Thanks, Greg, for looking more at this. Apologies I've not been able to
focus on this too much recently.
Yes, the approach above works, however the solvers also require a change so
that they don't unexpectedly solve for a permuted matrix. Additionally, a
getRank() method can now be implemented much more efficiently than the
getRank() from SingularValueDecomposition.
I submitted an initial patch at *********** with these bits working, however
this patch introduces a new RRQRDecomposition interface extending
QRDecomposition. In light of the insights above from the team, I'll
implement it instead within the existing class structure and re-submit.
If the pivoting code is to be included in QRDecomposition, then perhaps an
extra constructor is required to perform column pivoting since the RRQR
decomposition of matrix A produces Q, R and P such A = QRP^T and would break
any existing code that expects a plain decomposition of A=QR.
Chris.

**What the exercise asks:** Reproduce the whole post about column pivoting in QRDecomposition word for word. The lines that come next aren't needed here.

**Data section:**
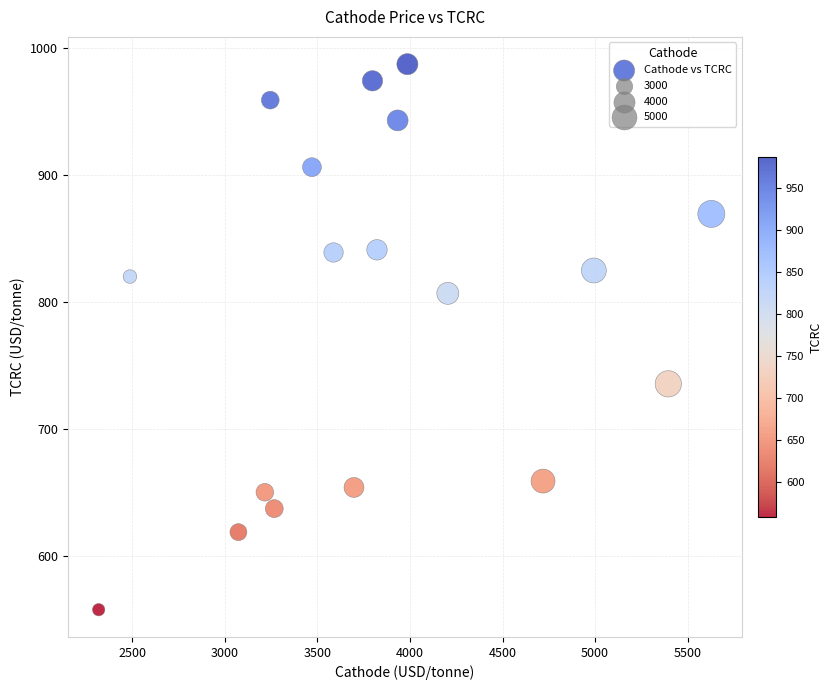

What is the range of Y values (max minus min)?

429.5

**Task response:**
Thanks, Greg, for looking more at this. Apologies I've not been able to
focus on this too much recently.
Yes, the approach above works, however the solvers also require a change so
that they don't unexpectedly solve for a permuted matrix. Additionally, a
getRank() method can now be implemented much more efficiently than the
getRank() from SingularValueDecomposition.
I submitted an initial patch at *********** with these bits working, however
this patch introduces a new RRQRDecomposition interface extending
QRDecomposition. In light of the insights above from the team, I'll
implement it instead within the existing class structure and re-submit.
If the pivoting code is to be included in QRDecomposition, then perhaps an
extra constructor is required to perform column pivoting since the RRQR
decomposition of matrix A produces Q, R and P such A = QRP^T and would break
any existing code that expects a plain decomposition of A=QR.
Chris.